- EXERCISE AIM
Below are records to be reproduced exactly and in full.
(RECORDS SHOWN Opens)
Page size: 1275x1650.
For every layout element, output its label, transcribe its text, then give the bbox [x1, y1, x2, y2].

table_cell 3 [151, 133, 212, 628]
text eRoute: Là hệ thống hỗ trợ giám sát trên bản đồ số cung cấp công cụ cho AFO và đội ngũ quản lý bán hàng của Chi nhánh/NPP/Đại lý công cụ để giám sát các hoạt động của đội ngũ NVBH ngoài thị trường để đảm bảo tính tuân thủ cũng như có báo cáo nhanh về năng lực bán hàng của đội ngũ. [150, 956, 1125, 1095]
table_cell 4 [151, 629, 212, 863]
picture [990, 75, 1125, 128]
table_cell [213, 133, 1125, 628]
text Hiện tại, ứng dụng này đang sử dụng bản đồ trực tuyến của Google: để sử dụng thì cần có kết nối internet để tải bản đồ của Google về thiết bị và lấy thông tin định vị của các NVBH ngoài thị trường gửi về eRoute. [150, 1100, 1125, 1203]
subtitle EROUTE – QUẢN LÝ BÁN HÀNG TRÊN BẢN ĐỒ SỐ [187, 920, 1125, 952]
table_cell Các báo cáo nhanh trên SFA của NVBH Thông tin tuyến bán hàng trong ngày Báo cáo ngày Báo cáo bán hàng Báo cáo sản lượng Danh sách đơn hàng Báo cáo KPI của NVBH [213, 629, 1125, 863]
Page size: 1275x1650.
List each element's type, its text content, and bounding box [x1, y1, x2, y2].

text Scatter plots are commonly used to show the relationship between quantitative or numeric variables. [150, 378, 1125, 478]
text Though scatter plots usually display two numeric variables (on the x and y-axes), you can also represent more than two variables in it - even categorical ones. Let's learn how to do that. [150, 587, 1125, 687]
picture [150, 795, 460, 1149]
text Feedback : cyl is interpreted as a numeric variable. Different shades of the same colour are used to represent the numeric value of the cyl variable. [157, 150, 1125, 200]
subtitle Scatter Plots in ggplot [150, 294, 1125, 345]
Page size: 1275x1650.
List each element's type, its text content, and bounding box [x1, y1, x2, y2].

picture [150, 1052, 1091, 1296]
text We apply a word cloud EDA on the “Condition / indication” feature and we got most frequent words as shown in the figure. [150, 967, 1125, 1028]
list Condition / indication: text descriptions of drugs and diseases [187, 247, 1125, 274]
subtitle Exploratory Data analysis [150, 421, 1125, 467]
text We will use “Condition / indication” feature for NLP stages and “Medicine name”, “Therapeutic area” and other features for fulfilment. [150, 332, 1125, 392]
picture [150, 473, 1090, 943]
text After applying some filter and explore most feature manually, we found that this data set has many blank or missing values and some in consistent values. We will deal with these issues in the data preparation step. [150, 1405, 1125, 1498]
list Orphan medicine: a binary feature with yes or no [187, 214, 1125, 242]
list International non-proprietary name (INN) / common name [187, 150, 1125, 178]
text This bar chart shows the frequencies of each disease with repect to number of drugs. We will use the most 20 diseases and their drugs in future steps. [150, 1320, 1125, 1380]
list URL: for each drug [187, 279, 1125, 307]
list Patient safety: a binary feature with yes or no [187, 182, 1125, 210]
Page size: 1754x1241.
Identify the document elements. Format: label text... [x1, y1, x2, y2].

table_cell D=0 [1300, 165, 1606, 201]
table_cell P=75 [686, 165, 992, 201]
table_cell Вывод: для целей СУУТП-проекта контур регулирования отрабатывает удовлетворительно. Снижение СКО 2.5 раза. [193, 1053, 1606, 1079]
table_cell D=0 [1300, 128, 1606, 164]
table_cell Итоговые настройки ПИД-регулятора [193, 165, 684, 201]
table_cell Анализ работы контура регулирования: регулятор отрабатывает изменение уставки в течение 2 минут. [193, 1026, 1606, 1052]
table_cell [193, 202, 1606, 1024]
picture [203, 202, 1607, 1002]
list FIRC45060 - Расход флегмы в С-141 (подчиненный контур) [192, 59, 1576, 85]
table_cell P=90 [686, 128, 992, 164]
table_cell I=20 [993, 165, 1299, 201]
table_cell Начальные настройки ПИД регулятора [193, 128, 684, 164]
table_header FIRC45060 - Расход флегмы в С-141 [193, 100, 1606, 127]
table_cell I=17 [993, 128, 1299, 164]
(RECORDS SHOWN Closes)
- FINISHED EXERCISE
Page size: 1275x1650.
For every layout element, output its label, transcribe its text, then give the bbox [x1, y1, x2, y2].

table_cell 3 [151, 133, 212, 628]
text eRoute: Là hệ thống hỗ trợ giám sát trên bản đồ số cung cấp công cụ cho AFO và đội ngũ quản lý bán hàng của Chi nhánh/NPP/Đại lý công cụ để giám sát các hoạt động của đội ngũ NVBH ngoài thị trường để đảm bảo tính tuân thủ cũng như có báo cáo nhanh về năng lực bán hàng của đội ngũ. [150, 956, 1125, 1095]
table_cell 4 [151, 629, 212, 863]
picture [990, 75, 1125, 128]
table_cell [213, 133, 1125, 628]
text Hiện tại, ứng dụng này đang sử dụng bản đồ trực tuyến của Google: để sử dụng thì cần có kết nối internet để tải bản đồ của Google về thiết bị và lấy thông tin định vị của các NVBH ngoài thị trường gửi về eRoute. [150, 1100, 1125, 1203]
subtitle EROUTE – QUẢN LÝ BÁN HÀNG TRÊN BẢN ĐỒ SỐ [187, 920, 1125, 952]
table_cell Các báo cáo nhanh trên SFA của NVBH Thông tin tuyến bán hàng trong ngày Báo cáo ngày Báo cáo bán hàng Báo cáo sản lượng Danh sách đơn hàng Báo cáo KPI của NVBH [213, 629, 1125, 863]
Page size: 1275x1650.
List each element's type, its text content, and bounding box [x1, y1, x2, y2].

text Scatter plots are commonly used to show the relationship between quantitative or numeric variables. [150, 378, 1125, 478]
text Though scatter plots usually display two numeric variables (on the x and y-axes), you can also represent more than two variables in it - even categorical ones. Let's learn how to do that. [150, 587, 1125, 687]
picture [150, 795, 460, 1149]
text Feedback : cyl is interpreted as a numeric variable. Different shades of the same colour are used to represent the numeric value of the cyl variable. [157, 150, 1125, 200]
subtitle Scatter Plots in ggplot [150, 294, 1125, 345]
Page size: 1275x1650.
List each element's type, its text content, and bounding box [x1, y1, x2, y2].

picture [150, 1052, 1091, 1296]
text We apply a word cloud EDA on the “Condition / indication” feature and we got most frequent words as shown in the figure. [150, 967, 1125, 1028]
list Condition / indication: text descriptions of drugs and diseases [187, 247, 1125, 274]
subtitle Exploratory Data analysis [150, 421, 1125, 467]
text We will use “Condition / indication” feature for NLP stages and “Medicine name”, “Therapeutic area” and other features for fulfilment. [150, 332, 1125, 392]
picture [150, 473, 1090, 943]
text After applying some filter and explore most feature manually, we found that this data set has many blank or missing values and some in consistent values. We will deal with these issues in the data preparation step. [150, 1405, 1125, 1498]
list Orphan medicine: a binary feature with yes or no [187, 214, 1125, 242]
list International non-proprietary name (INN) / common name [187, 150, 1125, 178]
text This bar chart shows the frequencies of each disease with repect to number of drugs. We will use the most 20 diseases and their drugs in future steps. [150, 1320, 1125, 1380]
list URL: for each drug [187, 279, 1125, 307]
list Patient safety: a binary feature with yes or no [187, 182, 1125, 210]
Page size: 1754x1241.
Identify the document elements. Format: label text... [x1, y1, x2, y2].

table_cell D=0 [1300, 165, 1606, 201]
table_cell P=75 [686, 165, 992, 201]
table_cell Вывод: для целей СУУТП-проекта контур регулирования отрабатывает удовлетворительно. Снижение СКО 2.5 раза. [193, 1053, 1606, 1079]
table_cell D=0 [1300, 128, 1606, 164]
table_cell Итоговые настройки ПИД-регулятора [193, 165, 684, 201]
table_cell Анализ работы контура регулирования: регулятор отрабатывает изменение уставки в течение 2 минут. [193, 1026, 1606, 1052]
table_cell [193, 202, 1606, 1024]
picture [203, 202, 1607, 1002]
list FIRC45060 - Расход флегмы в С-141 (подчиненный контур) [192, 59, 1576, 85]
table_cell P=90 [686, 128, 992, 164]
table_cell I=20 [993, 165, 1299, 201]
table_cell Начальные настройки ПИД регулятора [193, 128, 684, 164]
table_header FIRC45060 - Расход флегмы в С-141 [193, 100, 1606, 127]
table_cell I=17 [993, 128, 1299, 164]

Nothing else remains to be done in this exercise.